This bill would create a single national health insurance program called the Medicare for All Program, providing universal, comprehensive health care coverage for all residents of the United States. Benefits would be delivered through the Secretary of Health and Human Services, covering a broad array of services (hospital care, primary and preventive care, mental health, reproductive care, long-term care, dental/vision/hearing, telehealth, and more) with no patient cost-sharing for most items. Enrollment would be automatic at birth (or upon establishing residency) and a new Medicare for All Card would be issued for claims processing and identification. The bill also sets up a new federal budget and funding structures (including a Medicare for All Trust Fund) and creates oversight, quality, and anti-fraud measures, while permitting states to offer additional benefits and prohibiting duplicative private coverage once benefits under Medicare for All begin. The bill would phase in benefits over several years (with immediate coverage for children under 19 at a date close to enactment) and would sunset or replace many elements of current Federal health programs and the Federal and State Exchanges. It includes transition tools (public options, temporary buy-in) and transition protections for patients and providers, while imposing standards for providers, reimbursement methods, and program administration. It also places emphasis on reducing disparities and expanding access to care, including long-term care and home- and community-based services.
Key Points
- 1Establishes a national Medicare for All Program with universal entitlement to comprehensive health benefits for all U.S. residents, financed through a new federal budget/trust fund and administered by the federal government; enrollment includes automatic birth-era enrollment and a new Medicare for All Card (no Social Security number on the card).

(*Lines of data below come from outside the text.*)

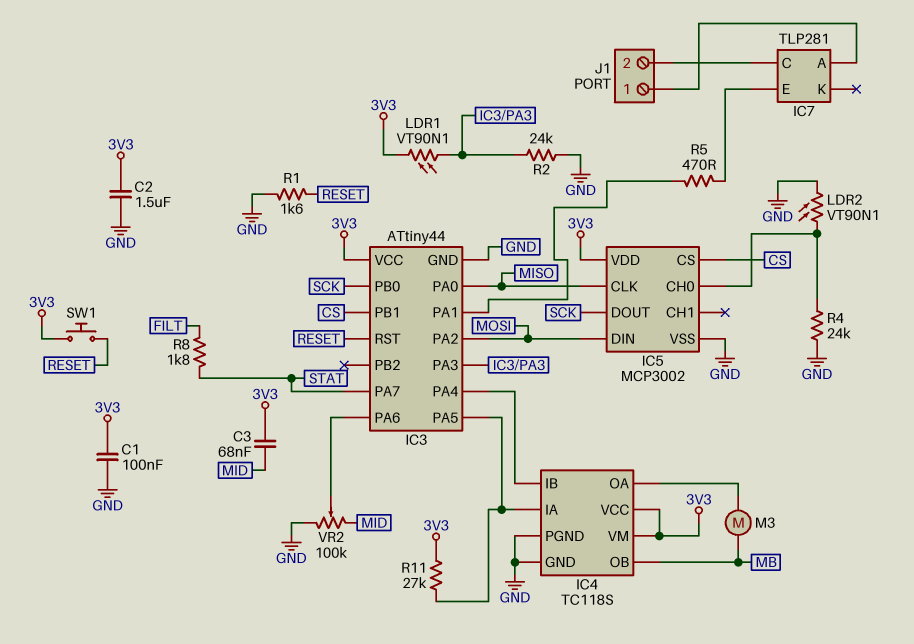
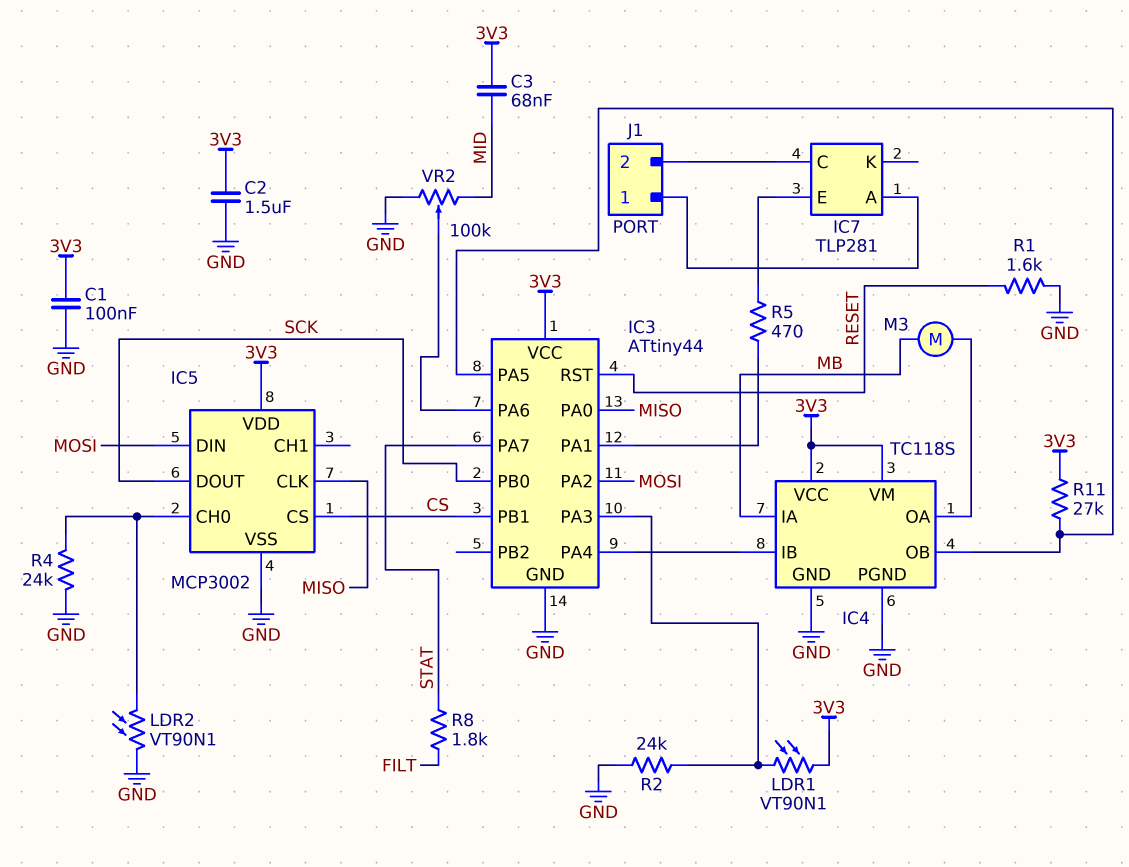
IC4 pin IA: IC3/PA5 -> MB
IC4 pin OB: MB -> IC3/PA5
SW1: button (3V3, RESET) -> none

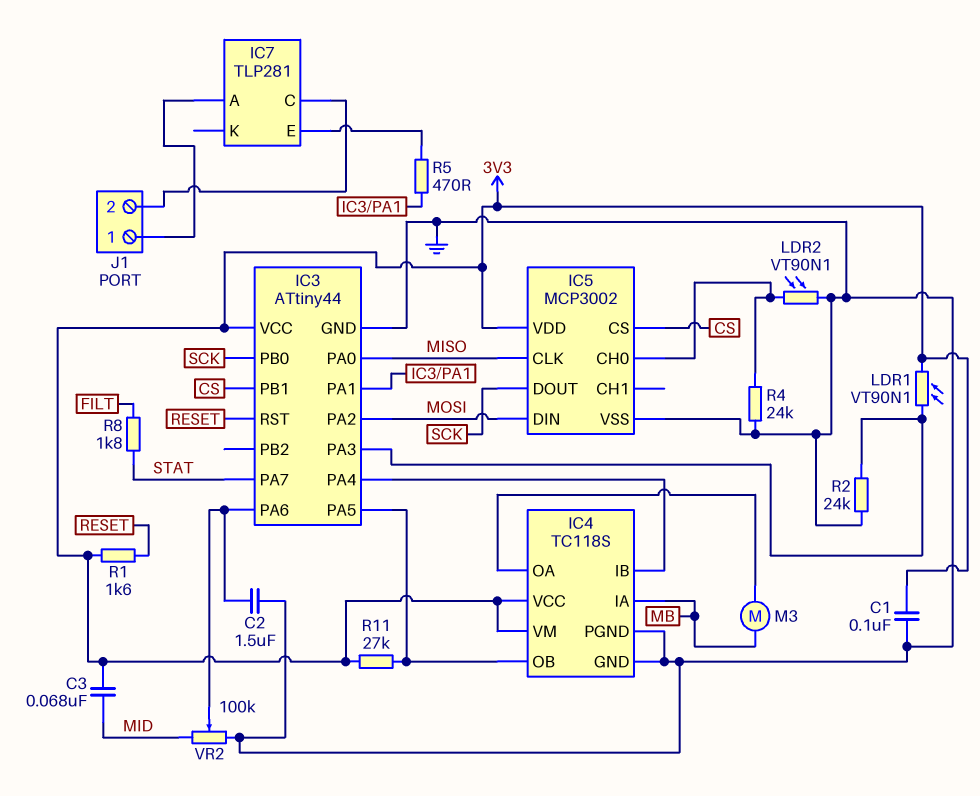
C2: 1.5uF (3V3, GND) -> 1.5uF (GND, IC3/PA6)
R1: 1.6k (GND, RESET) -> 1.6k (3V3, RESET)

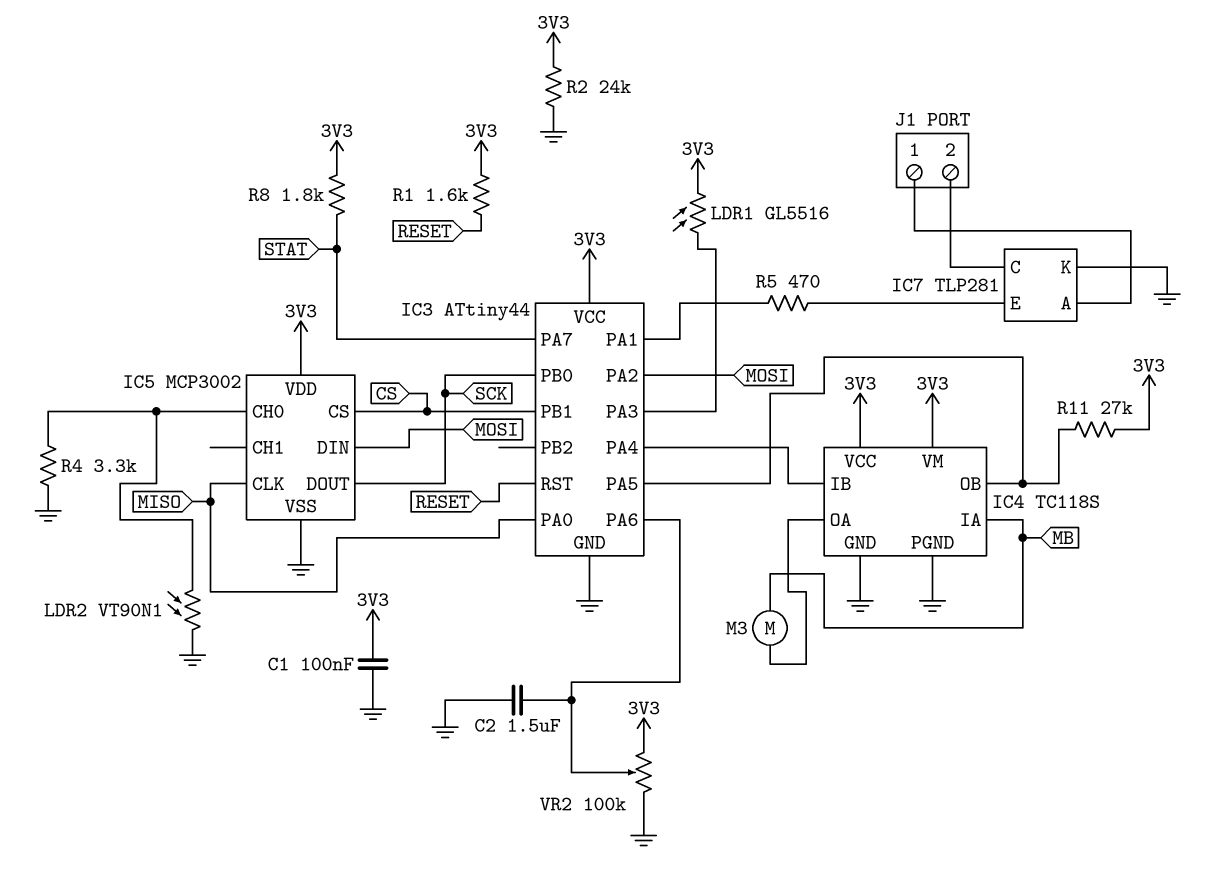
C3: 68nF (3V3, MID) -> none
IC7 pin K: none -> GND
LDR1: VT90N1 (3V3, IC3/PA3) -> GL5516 (3V3, IC3/PA3)
R2: 24k (GND, IC3/PA3) -> 24k (3V3, GND)
R4: 24k (GND, IC5/CH0) -> 3.3k (GND, IC5/CH0)
R8: 1.8k (FILT, STAT) -> 1.8k (3V3, STAT)
VR2: 100k (GND, MID, wiper IC3/PA6) -> 100k (3V3, GND, wiper IC3/PA6)

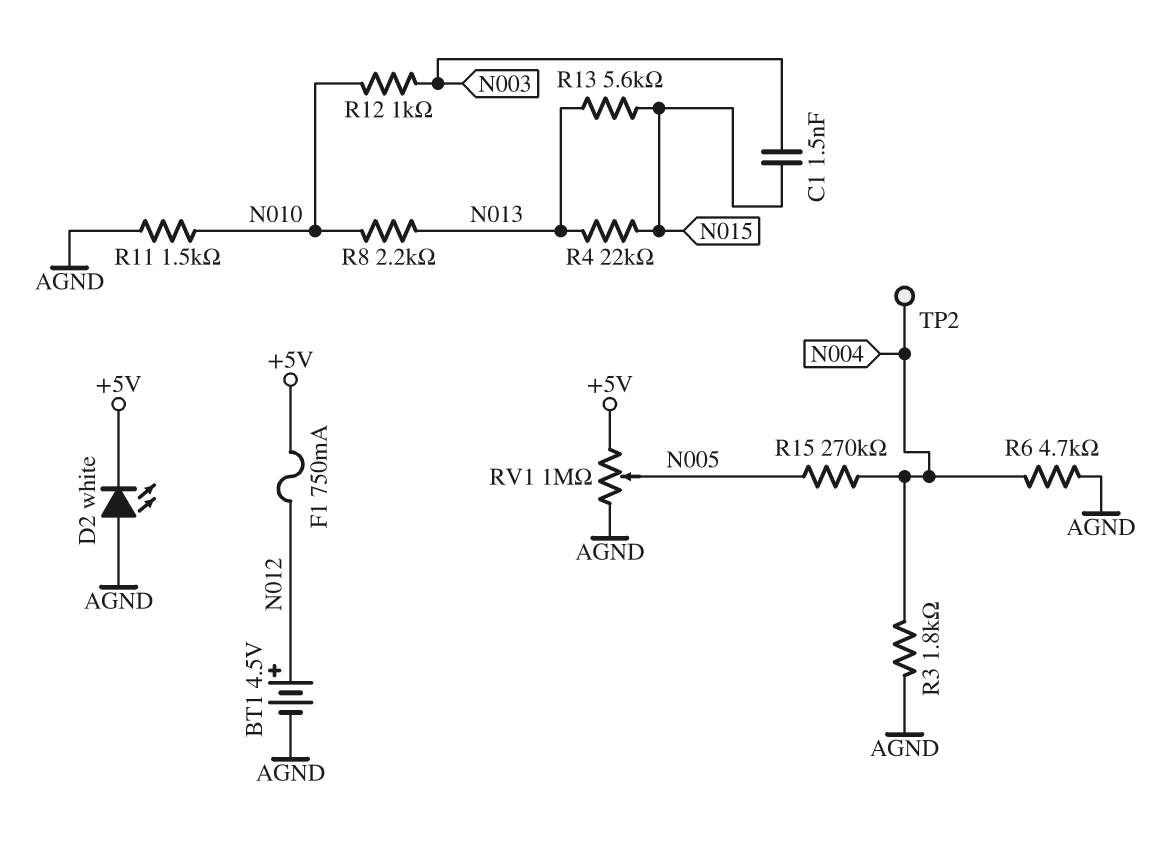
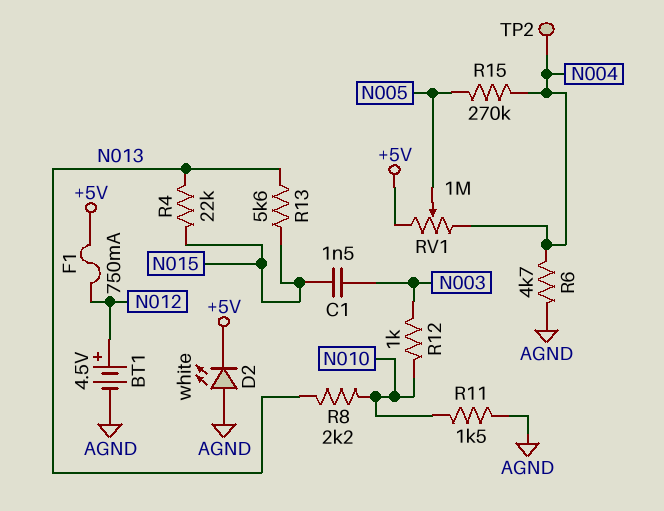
R3: 1.8k (AGND, N004) -> none
RV1: 1M (+5V, AGND, wiper N005) -> 1M (+5V, N004, wiper N005)

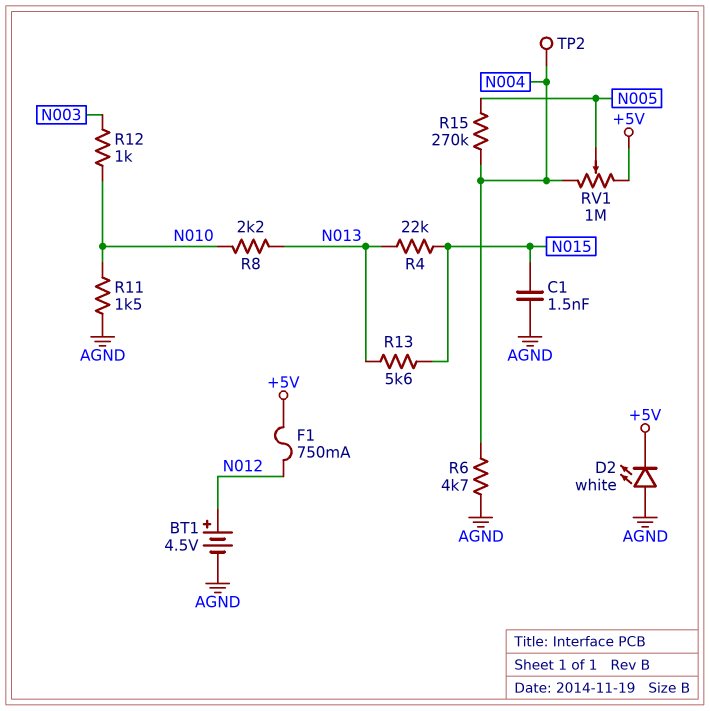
C1: 1.5nF (N003, N015) -> 1.5nF (AGND, N015)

- 2Provides comprehensive benefits with no patient cost-sharing for most services, including hospital care, primary and preventive care, mental health and substance use treatment, reproductive health (including abortion and contraception), oral/vision/auditory care, long-term and home- and community-based care, telehealth, and more; there are defined limits on cost-sharing for prescription drugs (up to $200/year per person, with income-based exemptions) and a prohibition on balance billing.
- 3Prohibits private insurers from duplicating Medicare for All benefits once benefits begin, but allows private coverage for additional benefits not covered by the program; permits automatic enrollment for eligible individuals and restricts private coverage to non-covered benefits or to transitional arrangements during the transition period.
- 4Establishes a provider participation framework requiring a participation agreement, ethics duties, reporting, non-discrimination, and prohibitions on certain financial arrangements to prevent conflicts of interest; provides whistleblower protections and penalties for fraud and abuse; permits termination of participation for noncompliance under defined processes.
- 5Creates Title VI and related provisions for budget and payments, including global budgets for institutional providers and fee-for-service payments for individual providers, with mechanisms to ensure accuracy of payments, modernization of the physician fee schedule, drug/device payments, and a new Office of Health Equity and Office of Primary Health Care; includes quality standards and efforts to address health care disparities.
- 6Includes transition provisions (Title X) such as improvements to Medicare, temporary buy-in and public option, and protections for patients during the transition; provides for conformity amendments to ERISA and related laws, and sunsets the existing Federal and State Exchanges as Medicare for All begins.